# TASK GOAL
Find every line in the records below that holds the word "соискателя" and copy it.

--- EXTRACTED RECORDS Enclosed Below ---

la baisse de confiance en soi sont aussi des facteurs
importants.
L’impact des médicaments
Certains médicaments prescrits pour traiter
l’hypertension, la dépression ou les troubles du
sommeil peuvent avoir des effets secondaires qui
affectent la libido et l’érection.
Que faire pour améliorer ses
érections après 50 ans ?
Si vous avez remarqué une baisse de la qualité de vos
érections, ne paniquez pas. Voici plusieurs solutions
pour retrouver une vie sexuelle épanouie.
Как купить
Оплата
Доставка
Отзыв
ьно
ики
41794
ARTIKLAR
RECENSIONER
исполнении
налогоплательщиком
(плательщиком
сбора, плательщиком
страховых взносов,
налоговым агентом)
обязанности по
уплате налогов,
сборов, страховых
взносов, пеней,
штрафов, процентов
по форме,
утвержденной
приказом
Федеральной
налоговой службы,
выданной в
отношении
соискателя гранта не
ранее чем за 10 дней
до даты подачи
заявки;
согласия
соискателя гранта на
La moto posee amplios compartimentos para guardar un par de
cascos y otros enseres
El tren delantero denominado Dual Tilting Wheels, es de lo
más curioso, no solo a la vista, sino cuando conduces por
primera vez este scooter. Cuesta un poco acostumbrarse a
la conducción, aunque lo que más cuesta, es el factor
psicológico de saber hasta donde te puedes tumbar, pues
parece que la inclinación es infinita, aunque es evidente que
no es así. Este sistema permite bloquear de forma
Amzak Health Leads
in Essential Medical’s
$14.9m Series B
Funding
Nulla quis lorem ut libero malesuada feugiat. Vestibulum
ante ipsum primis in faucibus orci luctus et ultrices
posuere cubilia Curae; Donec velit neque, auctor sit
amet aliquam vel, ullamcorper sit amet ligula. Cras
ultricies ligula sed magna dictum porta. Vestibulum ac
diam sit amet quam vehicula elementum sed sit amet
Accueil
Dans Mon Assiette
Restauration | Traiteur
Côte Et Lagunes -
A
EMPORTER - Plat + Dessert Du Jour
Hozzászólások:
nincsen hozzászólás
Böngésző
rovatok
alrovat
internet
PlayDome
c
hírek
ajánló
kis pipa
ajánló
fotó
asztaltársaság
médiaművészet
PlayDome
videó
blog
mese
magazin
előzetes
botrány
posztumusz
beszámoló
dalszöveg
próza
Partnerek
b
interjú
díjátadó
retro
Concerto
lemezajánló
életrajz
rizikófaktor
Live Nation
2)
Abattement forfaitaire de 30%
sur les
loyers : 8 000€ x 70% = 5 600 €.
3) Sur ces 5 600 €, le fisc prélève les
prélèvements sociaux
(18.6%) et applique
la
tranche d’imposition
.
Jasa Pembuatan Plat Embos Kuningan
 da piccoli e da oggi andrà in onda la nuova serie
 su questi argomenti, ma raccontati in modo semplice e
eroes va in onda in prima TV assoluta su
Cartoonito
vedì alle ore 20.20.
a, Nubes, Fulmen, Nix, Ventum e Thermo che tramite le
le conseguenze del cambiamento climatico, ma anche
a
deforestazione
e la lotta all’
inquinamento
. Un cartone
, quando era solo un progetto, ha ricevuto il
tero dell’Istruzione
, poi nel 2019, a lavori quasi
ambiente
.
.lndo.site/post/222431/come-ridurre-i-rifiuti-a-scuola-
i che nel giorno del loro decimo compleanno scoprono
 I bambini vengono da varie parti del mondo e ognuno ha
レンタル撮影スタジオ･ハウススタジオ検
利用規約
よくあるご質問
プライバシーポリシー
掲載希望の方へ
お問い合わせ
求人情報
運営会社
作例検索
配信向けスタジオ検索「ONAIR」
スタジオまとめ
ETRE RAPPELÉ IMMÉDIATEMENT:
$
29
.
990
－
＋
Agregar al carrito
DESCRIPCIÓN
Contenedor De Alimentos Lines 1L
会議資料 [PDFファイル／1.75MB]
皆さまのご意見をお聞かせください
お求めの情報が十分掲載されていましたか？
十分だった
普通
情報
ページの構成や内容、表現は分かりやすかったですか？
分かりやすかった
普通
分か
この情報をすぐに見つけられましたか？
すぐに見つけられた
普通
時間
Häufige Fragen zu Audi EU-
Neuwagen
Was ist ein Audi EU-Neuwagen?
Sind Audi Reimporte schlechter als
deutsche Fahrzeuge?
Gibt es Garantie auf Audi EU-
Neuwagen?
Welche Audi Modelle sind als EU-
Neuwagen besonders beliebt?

--- End of Enclosed EXTRACTED RECORDS ---

# TASK RESPONSE
соискателя гранта не
соискателя гранта на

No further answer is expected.